Overview: HPPANEL Procedure

The HPPANEL procedure is a high-performance version of the PANEL procedure in SAS/ETS software. Both procedures analyze a class of linear econometric models that commonly arise when time series and cross-sectional data are combined. This type of data on time series cross-sectional bases is often referred to as panel data. Typical examples of panel data include observations over time about households, countries, firms, trade, and so on. For example, in the case of survey data about household income, the panel is created by repeatedly surveying the same households in different time periods (years).

Unlike the PANEL procedure (which can be run only on an individual workstation), the HPPANEL procedure takes advantage of a computing environment that enables it to distribute the optimization task among one or more nodes. Running on one node is called single-machine, and running on more than one node is called distributed mode. In addition, each node (whether in single-machine mode or in distributed mode) can use one or more threads to carry out the optimization on its subset of the data. When several nodes are used and each node uses several threads to carry out its part of the work, the result is a highly parallel computation that provides a dramatic gain in performance.
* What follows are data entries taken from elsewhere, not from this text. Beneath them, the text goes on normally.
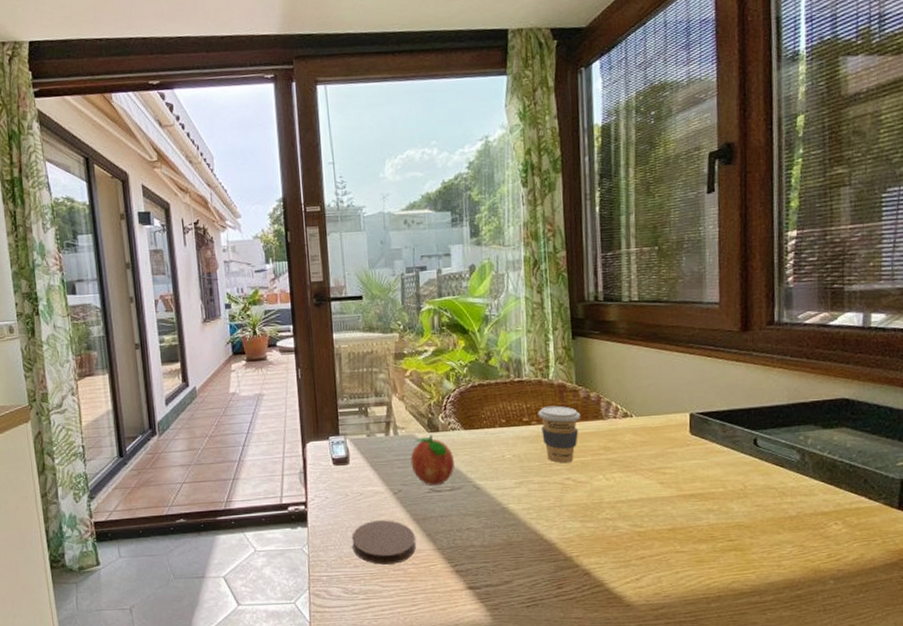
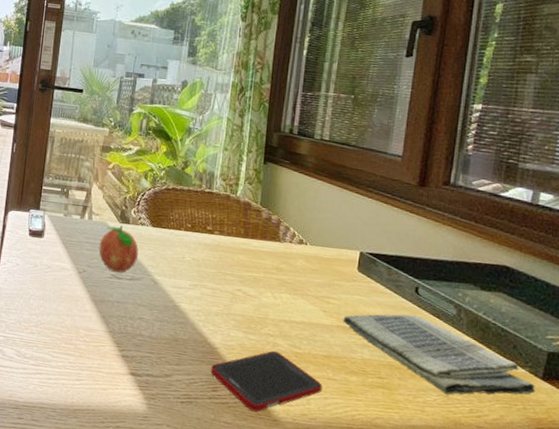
coaster: present [351,520,416,565] -> none [32,294,91,338]
coffee cup: present [538,405,581,464] -> none [221,219,260,276]
cell phone: none [552,534,672,601] -> present [211,350,323,412]
dish towel: none [682,469,892,544] -> present [343,314,535,395]

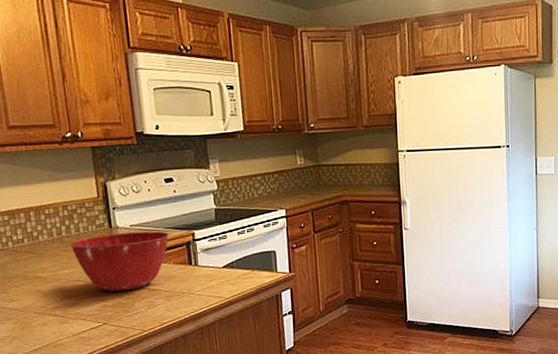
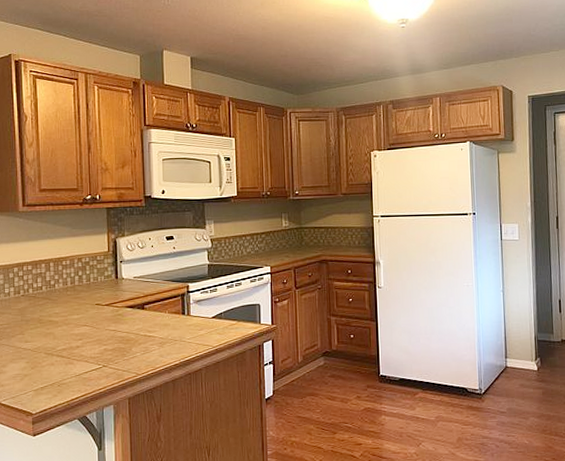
mixing bowl: present [69,231,169,292] -> none [80,283,167,337]

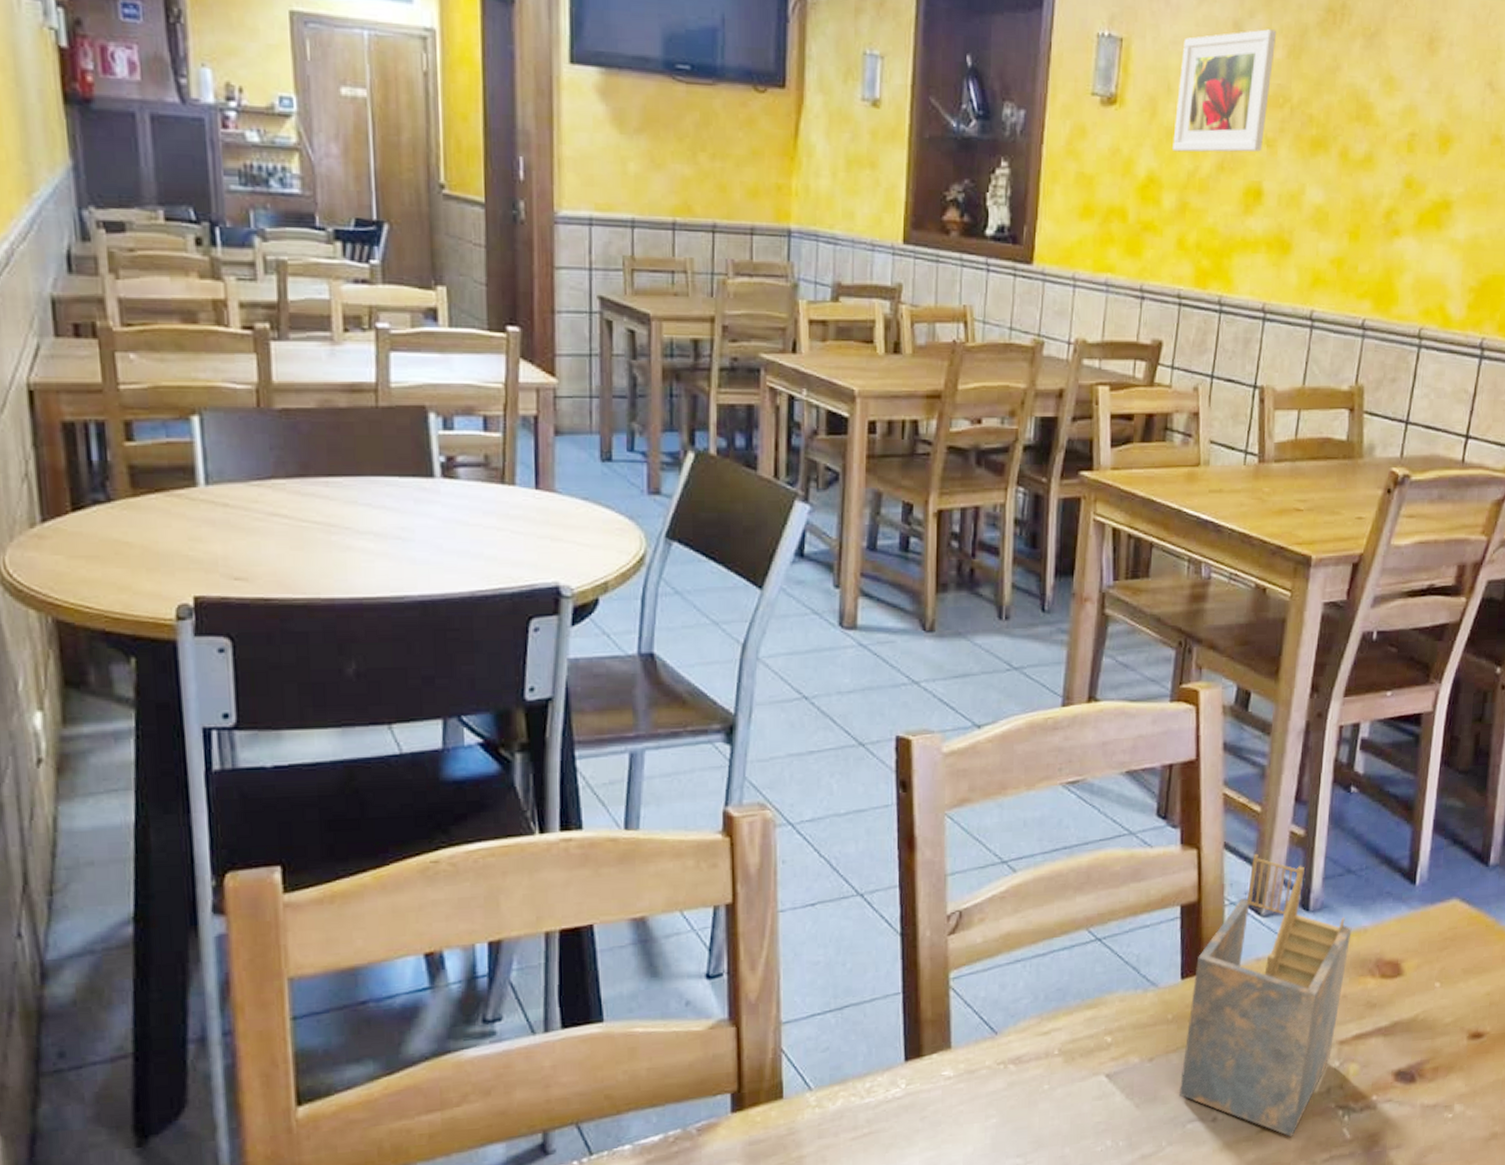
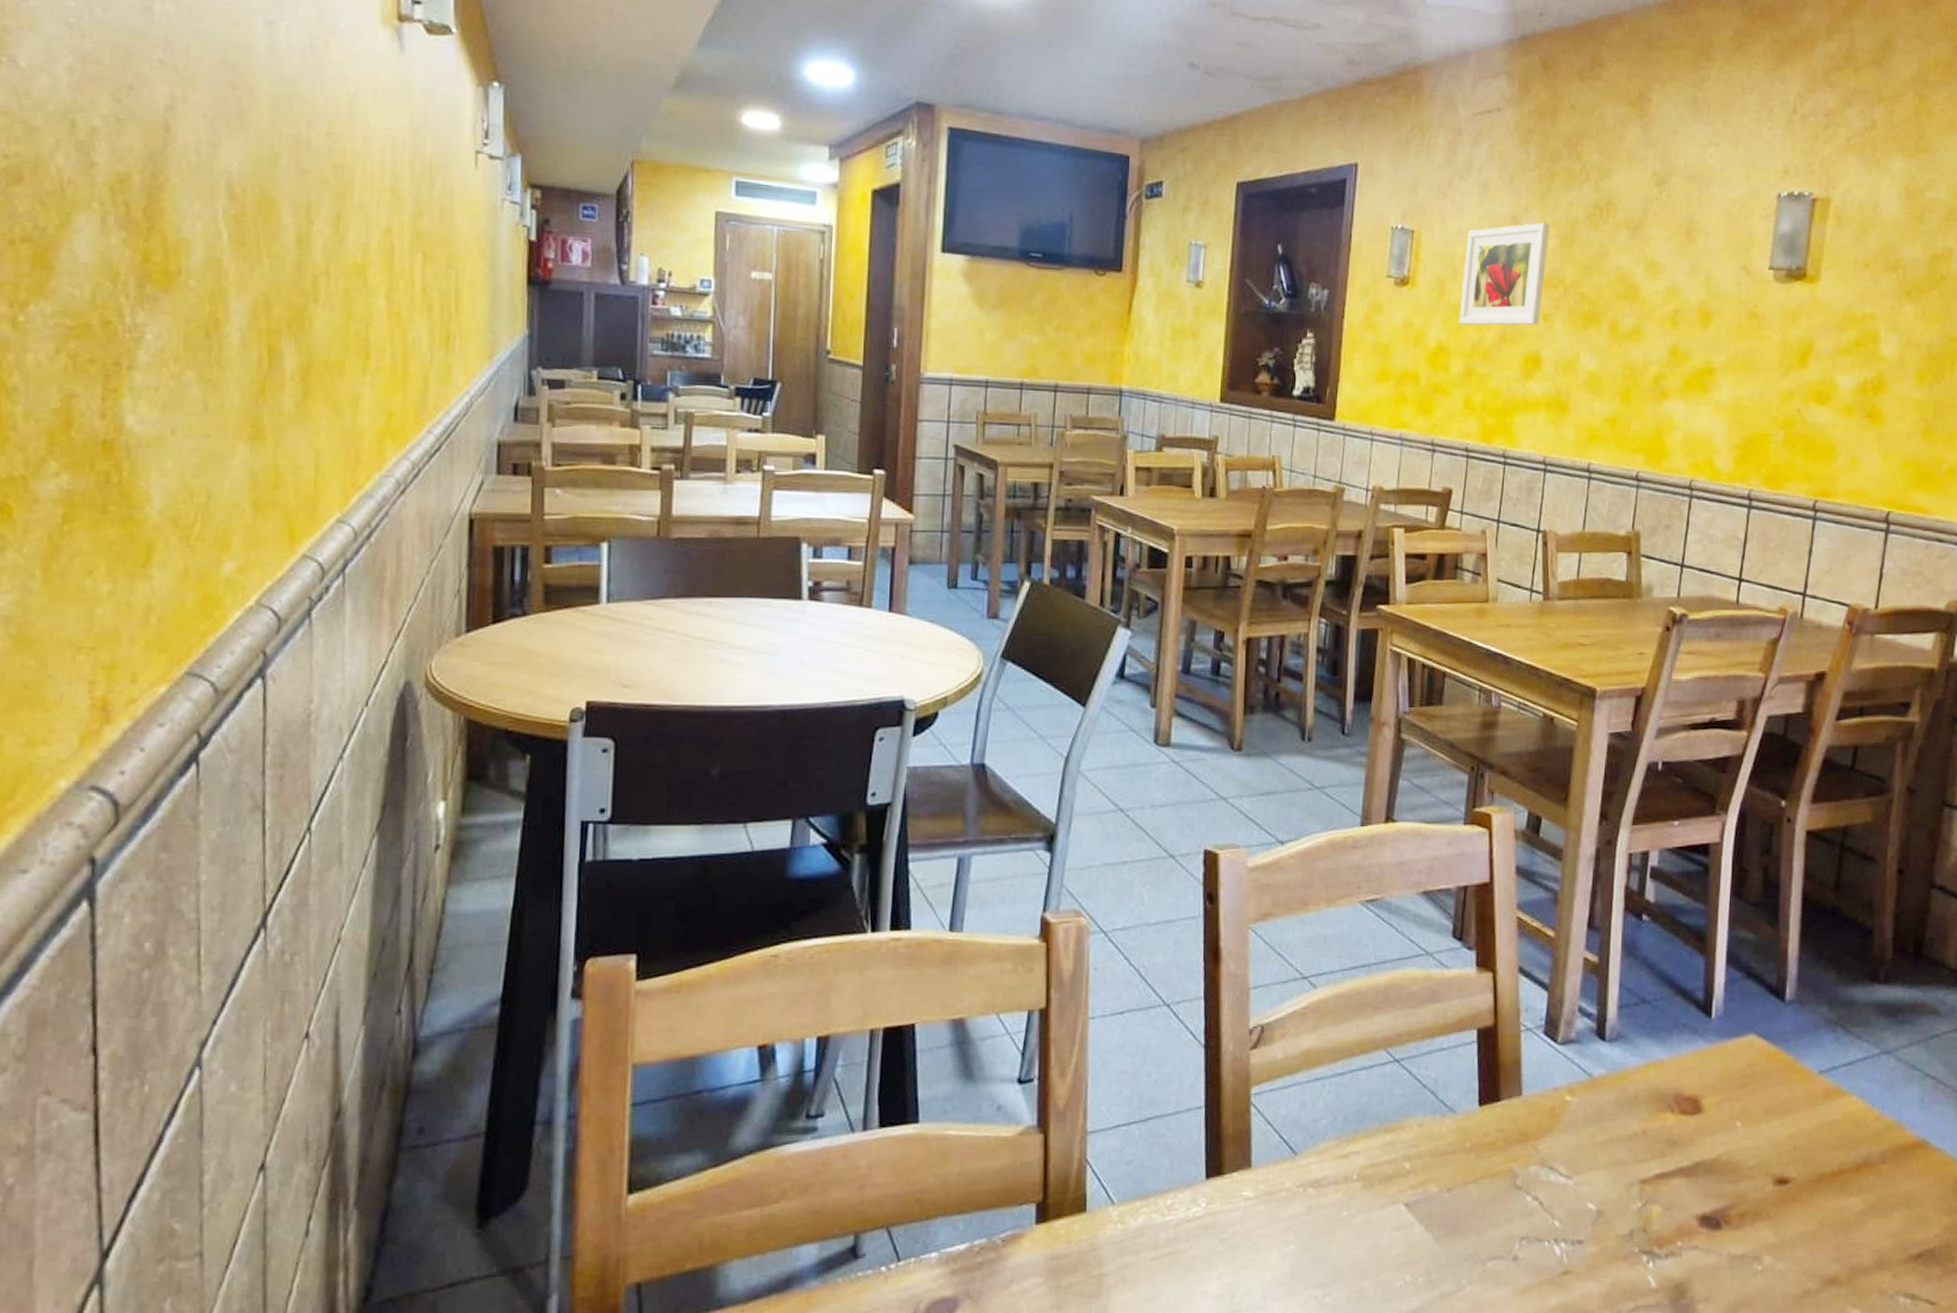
napkin holder: present [1180,853,1352,1138] -> none [1479,978,1649,1283]

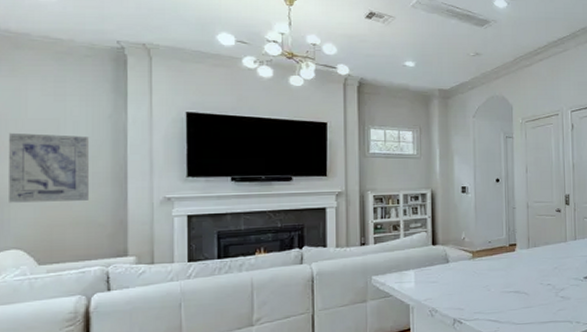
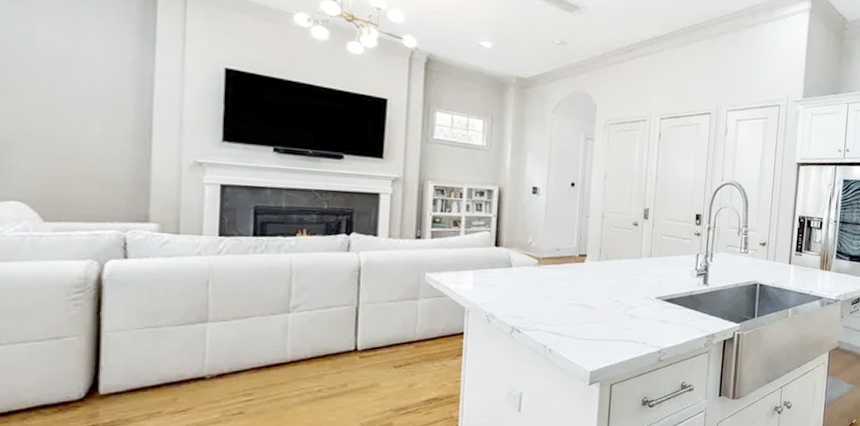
wall art: present [8,132,89,203] -> none [9,66,108,155]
Note: Distributed mode requires SAS High-Performance Econometrics.

You can use the HPPANEL procedure to read and write data in distributed form and perform analyses in distributed mode or in single-machine mode. For more information about how to affect the execution mode of SAS high-performance analytical procedures, see the section Processing Modes in Chapter 3: Shared Concepts and Topics.

The HPPANEL procedure is specifically designed to operate in the high-performance distributed mode. By default, PROC HPPANEL performs computations in multiple threads.

The panel data models can be grouped into several categories that depend on the structure of the error term. The HPPANEL procedure uses the following error structures and the corresponding methods to analyze data:

one-way and two-way models
fixed-effects and random-effects models

A one-way model depends only on the cross section to which the observation belongs. A two-way model depends on both the cross section and the time period to which the observation belongs.

Apart from the possible one-way or two-way nature of the effect, the other dimension of difference between the possible specifications is the nature of the cross-sectional or time-series effect. The models are referred to as fixed-effects models if the effects are nonrandom and as random-effects models otherwise.

If the effects are fixed, the models are essentially regression models that have dummy variables that correspond to the specified effects. For fixed-effects models, ordinary least squares (OLS) estimation is the best linear unbiased estimator. Random-effects models use a two-stage approach: In the first stage, variance components are calculated by using methods described by Fuller and Battese (1974); Wansbeek and Kapteyn (1989); Wallace and Hussain (1969); Nerlove (1971). In the second stage, variance components are used to standardize the data, and ordinary least squares (OLS) regression is performed.